Re: GROUP BY question

Jim Reynolds wrote:
>
> I have a fairly simple question about GROUP BY. I'm sure other people have
> had the same problem, but I couldn't find any related questions in a
> DejaNews search. Pardon if this is a FAQ, but...
>
> Assume a table that has three fields: name, ID, and e-mail address. ID is
> a sequence-- no two rows have the same ID#.
>
> How would I go about printing all the info(name, id, and e-mail) about
> all the people who share an e-mail address (the address is listed more
> than once)?
>
> select email, count(*)
> from table
> group by email
> having count(*) > 1
>
> That query gives me a listing of all the duplicate e-mail addresses.
> This is close, but I need the names and IDs too. The following query
> doesn't work, because the names and id's for a particular e-mail address
> are not the same.

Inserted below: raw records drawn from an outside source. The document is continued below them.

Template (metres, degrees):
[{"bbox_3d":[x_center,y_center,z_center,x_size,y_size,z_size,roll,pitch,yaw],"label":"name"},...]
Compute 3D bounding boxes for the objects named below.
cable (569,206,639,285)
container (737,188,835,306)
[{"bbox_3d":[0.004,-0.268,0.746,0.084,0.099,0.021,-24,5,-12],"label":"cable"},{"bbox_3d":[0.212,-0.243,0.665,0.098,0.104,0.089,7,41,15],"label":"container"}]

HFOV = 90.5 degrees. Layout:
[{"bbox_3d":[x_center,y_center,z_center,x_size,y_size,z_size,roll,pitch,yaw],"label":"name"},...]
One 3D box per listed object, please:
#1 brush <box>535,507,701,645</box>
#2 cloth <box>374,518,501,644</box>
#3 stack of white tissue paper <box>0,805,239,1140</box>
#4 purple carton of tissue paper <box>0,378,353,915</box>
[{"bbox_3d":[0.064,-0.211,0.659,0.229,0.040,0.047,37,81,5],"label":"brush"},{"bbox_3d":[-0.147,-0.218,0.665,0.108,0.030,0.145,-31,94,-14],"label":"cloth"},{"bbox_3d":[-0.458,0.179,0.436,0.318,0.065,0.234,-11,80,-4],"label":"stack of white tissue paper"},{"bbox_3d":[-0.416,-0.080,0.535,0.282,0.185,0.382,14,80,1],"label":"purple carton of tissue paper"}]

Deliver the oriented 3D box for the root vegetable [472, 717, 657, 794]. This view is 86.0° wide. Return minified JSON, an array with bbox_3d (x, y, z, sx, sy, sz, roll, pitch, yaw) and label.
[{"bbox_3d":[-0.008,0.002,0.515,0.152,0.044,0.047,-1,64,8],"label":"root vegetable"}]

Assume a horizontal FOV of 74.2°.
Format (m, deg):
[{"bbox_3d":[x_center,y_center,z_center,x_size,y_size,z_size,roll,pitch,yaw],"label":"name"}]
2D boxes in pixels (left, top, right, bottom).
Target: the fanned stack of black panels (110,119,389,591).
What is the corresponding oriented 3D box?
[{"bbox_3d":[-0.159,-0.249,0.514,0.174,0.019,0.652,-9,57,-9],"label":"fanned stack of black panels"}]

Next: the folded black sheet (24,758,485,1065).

Hence, count(*) always equals 1.
>
> select name, id, email, count(*)
> from table
> group by name, id, email
> having count(*) > 1
>
> This query works, providing the inner select list isn't very large (it is,
> around 25,000 records).
>
> select name, id, email
> from table
> where email in
> (select email, count(*)
> from table
> group by email
> having count(*) > 1
> )
>
> What's an efficient, workable way of doing this? Using MINUS?
>
> Any suggestions would be appreciated.
>
> Thanks.
>
> Jim.

Hi,

try

select name, id, email
from table t,
(select email, count(*)
  from table
  group by email
  having count(*) > 1
 ) s
where t.email = s.email  

-- 
Regards

M.Gresz    :-)